__Indicación__
Prosigue el prólogo de Pinceladas otoñales de sabiduría justo después de su última oración.

__Pasaje dado__
Prólogo - Pinceladas Otoñales de Sabiduría
Prólogo
Pinceladas otoñales de sabiduría
Cada libro respira con alma propia. No únicamente la del autor que lo forjó en la fragua de sus noches insomnes, sino también —y acaso con mayor intensidad— la de quienes lo leen, lo sueñan, lo habitan como se habita una catedral donde resuena el silencio. Pinceladas otoñales de sabiduría no fue concebido como arquitectura premeditada: brotó cual murmullo que ascendía desde estratos profundos, urgencia de nombrar aquello que el tiempo me reveló en su lengua de silencios elocuentes. Cada página que aquí se despliega es hoja desprendida de mi propio otoño: memoria que se niega al olvido, instante que se transmutó en verbo para burlar la muerte del tiempo.
Este libro atesora en su tejido la voz ronca de San Carlos, el murmullo perpetuo de Medellín, el frío meditativo de Montreal. Cobija el eco de mi padre —fantasma luminoso que camina todavía por los corredores de mi sangre—, la risa cristalina de Mauricio, mi hijo, y la quietud felina de Sombra, gato imaginario que ronronea aún en los rincones secretos donde la memoria construye sus altares. Pero también lleva tus ojos, lector. Al recorrer estas líneas cumples el gesto sagrado de la lectura: eres tú quien insuflas nueva vida a lo que fue escrito con amor y esa esperanza que tiembla como vela en la oscuridad.

__Lista de ítems__
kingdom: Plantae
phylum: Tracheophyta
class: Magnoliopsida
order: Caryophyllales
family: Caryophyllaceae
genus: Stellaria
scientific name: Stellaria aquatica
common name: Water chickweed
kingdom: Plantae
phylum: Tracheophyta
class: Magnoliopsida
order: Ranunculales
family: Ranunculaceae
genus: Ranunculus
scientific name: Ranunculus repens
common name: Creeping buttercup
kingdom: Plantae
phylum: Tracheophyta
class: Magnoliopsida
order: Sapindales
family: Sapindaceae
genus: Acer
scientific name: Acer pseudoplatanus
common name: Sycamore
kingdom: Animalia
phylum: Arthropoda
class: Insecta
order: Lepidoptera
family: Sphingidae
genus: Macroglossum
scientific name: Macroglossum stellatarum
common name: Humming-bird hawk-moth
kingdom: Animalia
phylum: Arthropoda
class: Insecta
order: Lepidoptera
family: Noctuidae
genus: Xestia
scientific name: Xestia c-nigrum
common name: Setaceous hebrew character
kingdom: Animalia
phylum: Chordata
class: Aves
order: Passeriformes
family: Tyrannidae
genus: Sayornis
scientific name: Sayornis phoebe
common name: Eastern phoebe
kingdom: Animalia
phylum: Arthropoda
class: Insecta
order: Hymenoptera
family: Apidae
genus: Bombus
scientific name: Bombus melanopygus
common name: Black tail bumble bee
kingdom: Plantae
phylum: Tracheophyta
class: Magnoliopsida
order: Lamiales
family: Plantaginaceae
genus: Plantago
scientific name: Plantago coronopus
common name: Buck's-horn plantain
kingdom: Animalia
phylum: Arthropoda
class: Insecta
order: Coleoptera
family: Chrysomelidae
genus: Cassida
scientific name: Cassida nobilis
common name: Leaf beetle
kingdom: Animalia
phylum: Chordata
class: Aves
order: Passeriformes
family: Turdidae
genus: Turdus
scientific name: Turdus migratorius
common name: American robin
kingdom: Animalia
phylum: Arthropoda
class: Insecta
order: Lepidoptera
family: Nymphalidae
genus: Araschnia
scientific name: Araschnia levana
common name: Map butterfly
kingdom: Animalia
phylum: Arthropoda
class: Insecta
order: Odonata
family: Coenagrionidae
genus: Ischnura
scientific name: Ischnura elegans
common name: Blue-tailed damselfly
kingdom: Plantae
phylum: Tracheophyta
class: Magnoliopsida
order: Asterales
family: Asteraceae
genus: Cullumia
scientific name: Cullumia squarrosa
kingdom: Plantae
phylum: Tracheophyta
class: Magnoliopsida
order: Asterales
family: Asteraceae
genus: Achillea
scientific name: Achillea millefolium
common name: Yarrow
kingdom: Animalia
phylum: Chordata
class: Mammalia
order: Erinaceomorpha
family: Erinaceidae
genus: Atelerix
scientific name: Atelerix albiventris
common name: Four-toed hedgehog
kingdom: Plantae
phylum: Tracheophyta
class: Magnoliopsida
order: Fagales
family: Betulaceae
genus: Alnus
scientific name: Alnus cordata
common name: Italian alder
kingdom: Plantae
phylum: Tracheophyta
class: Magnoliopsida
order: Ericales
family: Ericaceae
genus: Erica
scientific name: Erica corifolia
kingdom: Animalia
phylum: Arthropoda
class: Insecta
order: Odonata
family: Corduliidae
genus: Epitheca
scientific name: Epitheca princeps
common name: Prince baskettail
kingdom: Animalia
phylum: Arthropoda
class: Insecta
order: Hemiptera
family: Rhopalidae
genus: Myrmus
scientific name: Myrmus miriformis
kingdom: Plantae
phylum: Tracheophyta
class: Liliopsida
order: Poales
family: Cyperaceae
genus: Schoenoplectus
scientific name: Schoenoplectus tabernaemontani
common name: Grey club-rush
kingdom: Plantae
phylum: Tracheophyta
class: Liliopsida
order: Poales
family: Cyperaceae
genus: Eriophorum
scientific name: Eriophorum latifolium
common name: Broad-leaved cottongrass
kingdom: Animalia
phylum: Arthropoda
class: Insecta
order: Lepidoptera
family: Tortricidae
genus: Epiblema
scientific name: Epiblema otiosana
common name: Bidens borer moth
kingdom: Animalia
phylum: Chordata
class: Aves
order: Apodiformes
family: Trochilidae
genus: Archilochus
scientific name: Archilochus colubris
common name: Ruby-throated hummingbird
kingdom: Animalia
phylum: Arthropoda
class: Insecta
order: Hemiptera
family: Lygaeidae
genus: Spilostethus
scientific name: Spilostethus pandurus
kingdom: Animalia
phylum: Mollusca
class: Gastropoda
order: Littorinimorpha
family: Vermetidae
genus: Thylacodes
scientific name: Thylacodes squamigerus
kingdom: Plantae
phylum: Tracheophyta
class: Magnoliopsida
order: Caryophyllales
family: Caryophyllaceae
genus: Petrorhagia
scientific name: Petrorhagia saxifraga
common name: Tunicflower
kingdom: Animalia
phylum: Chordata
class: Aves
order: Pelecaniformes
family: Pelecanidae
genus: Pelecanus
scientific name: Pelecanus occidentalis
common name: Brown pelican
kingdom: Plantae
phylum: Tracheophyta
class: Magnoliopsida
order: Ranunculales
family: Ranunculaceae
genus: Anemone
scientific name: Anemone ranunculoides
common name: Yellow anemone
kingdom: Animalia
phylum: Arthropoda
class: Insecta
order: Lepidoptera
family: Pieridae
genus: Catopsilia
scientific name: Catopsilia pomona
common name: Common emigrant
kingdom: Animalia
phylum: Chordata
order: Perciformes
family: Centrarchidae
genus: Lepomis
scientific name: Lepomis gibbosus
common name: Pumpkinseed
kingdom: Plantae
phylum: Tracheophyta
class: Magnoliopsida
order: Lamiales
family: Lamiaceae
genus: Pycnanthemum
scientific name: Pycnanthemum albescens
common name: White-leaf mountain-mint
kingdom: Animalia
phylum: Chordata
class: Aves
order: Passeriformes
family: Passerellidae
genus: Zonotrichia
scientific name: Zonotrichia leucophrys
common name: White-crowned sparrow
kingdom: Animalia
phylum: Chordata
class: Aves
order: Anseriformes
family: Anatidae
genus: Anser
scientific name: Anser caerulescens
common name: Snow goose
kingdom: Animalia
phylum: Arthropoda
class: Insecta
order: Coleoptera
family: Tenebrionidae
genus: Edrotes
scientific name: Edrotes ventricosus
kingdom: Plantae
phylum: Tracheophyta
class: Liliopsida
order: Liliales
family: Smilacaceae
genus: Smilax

__Respuesta__
Dicen que quien emigra abandona más que simple geografía: dispersa fragmentos de sí mismo en los paisajes, teje hilos invisibles que jamás se cortan del todo, deja raíces aéreas que palpitan a través de océanos y continentes. Mi regreso a Canadá, tras ocho años de exilio mexicano, no constituyó mero viaje de retorno: fue reencuentro con las huellas que había sembrado en el camino, reconciliación silenciosa con el hombre en que me había metamorfoseado. Volver a escuchar mi propia voz después de años donde el ruido del mundo la había sepultado.
El aire gélido de Montreal me recibió con su abrazo cortante, familiar como cicatriz antigua, pero mis pulmones ya no temblaron. Aspiré hondo el aroma metálico de la nieve anunciada —esa fragancia que presagia las primeras heladas, ese perfume que huele a fin y a principio— y sentí cómo cada molécula de oxígeno se alquimizaba en memoria líquida. La piel reconoció la caricia áspera del viento septentrional, ese viento que susurra en francés mientras desnuda a los arces de sus vestiduras doradas, dejándolos honestos y vulnerables frente al cielo infinito.
Allá, en México, el amor me sorprendió como tormenta en desierto sediento. Era julio y el aire sabía a magnolias cuando ella penetró en mi vida con la fuerza de un huracán tropical. Su risa poseía el color exacto del ámbar; su mirada, la profundidad insondable de cenotes sagrados donde los antiguos dioses bebían eternidad. Comprendí entonces que existen amores que reordenan el universo interior, que expanden el corazón hasta territorios insospechados, que nos transfiguran sin aniquilar lo que fuimos.
La vida —generosa cuando menos lo aguardaba, pródiga en su crueldad amorosa— me entregó su tesoro supremo: mi hijo, Mauricio. Su primer llanto fue big bang personal que reconfiguró todas mis coordenadas existenciales como terremoto silencioso que parte la historia en dos. De sus diminutos puños cerrados emanaba fragancia dulce, aroma a leche tibia y posibilidades infinitas. Cada noche, al mecerlo entre mis brazos, se trazaban rutas nuevas sobre el mapa de mi existencia, senderos invisibles que solo el instinto paterno sabía descifrar, como quien lee constelaciones en el firmamento oscuro de lo desconocido.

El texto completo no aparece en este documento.